The new OM System ‘Olympus’ OM-1 camera introduces an intriguing feature called the ‘quad-Bayer’ sensor design. This article aims to explain the concept, along with its advantages and drawbacks. The quad-Bayer sensor design employs a Bayer color filter array where each ‘red’, ‘green’, or ‘blue’ filter patch covers four pixels instead of just one. This is shown in the illustration below, comparing the standard Bayer array with the quad-Bayer alternative.
It’s important to clarify some terms here – while manufacturers often refer to the pixel as a ‘photo-diode’, each of the four pixels beneath a color filter functions independently and can be read separately. This design wouldn’t make sense otherwise. Initially, the quad-Bayer arrangement might seem to halve the sensor’s resolution, but there’s a reason behind it, as we’ll explore later.

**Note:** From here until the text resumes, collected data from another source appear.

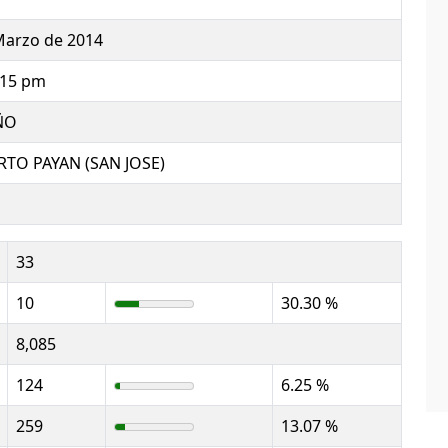
Marzo de 2014
:15 pm
ÑO
TO PAYAN (SAN JOSE)
33
10
30.30 %
8,085
124
6.25 %
259
13.07 %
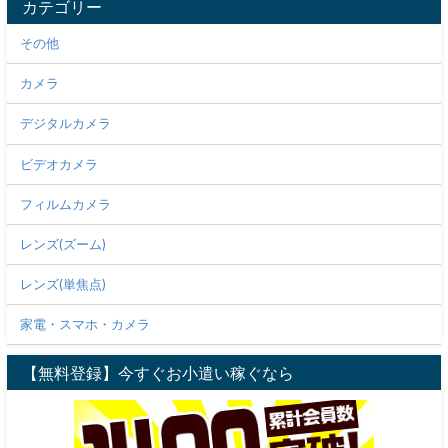
カテゴリー
その他
カメラ
デジタルカメラ
ビデオカメラ
フィルムカメラ
レンズ(ズーム)
レンズ(単焦点)
家電・スマホ・カメラ
【無料登録】今すぐお小遣い稼ぐなら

This quad-Bayer sensor approach is commonly seen in smartphones. You might wonder how a phone’s lens provides enough resolution for sensors with up to 100MP. The answer is that it can’t. However, a small pixel aperture can help increase resolution. In phones, the quad-Bayer setup allows the combination of all four pixels in low light conditions. In brighter lighting, the pixels are used individually, enhancing sharpness by effectively reducing the pixel aperture.
The first consumer cameras to adopt this arrangement were the Panasonic Lumix GH5S and Sony Alpha 7S III, which cater to video with lower pixel counts. Notably, these cameras lack the function mentioned earlier. So, what’s the advantage of the quad-Bayer layout? Both these cameras employ the design shown in figure 2, featuring individual microlenses for each pixel.
This preserves the efficiency of the microlens in focusing light onto the pixel’s active area. However, this design doesn’t offer any improvement over using larger native pixels. The real reason behind its adoption lies in cost savings during production. The specialized nature of the low pixel count sensor allows it to be a variant of another product, leading to reduced manufacturing expenses. For instance, Sony’s 12MP sensor can be derived from a 48MP sensor – a strategy seen in their full-frame sensors with similar pixel counts.
Now, let’s delve into the OM-1. This camera employs a distinct microlens arrangement, as shown in figure 3. In this case, one microlens covers each quad-pixel color filter. Although this approach reduces efficiency by focusing light on inactive parts of each pixel, it introduces a significant advantage: the sensor now offers a phase-difference focus detection mechanism. This system is akin to Canon’s dual-pixel arrangement but functions both horizontally and vertically.
With this sensor design, every pixel in the frame becomes a focus pixel, enabling ‘cross-type’ detection. When capturing a frame, there’s no need to interpolate focusing pixels. Canon provides a ‘dual pixel raw’ feature that extracts depth information from images. While a quad-pixel raw option would be intriguing, OM System currently doesn’t offer it.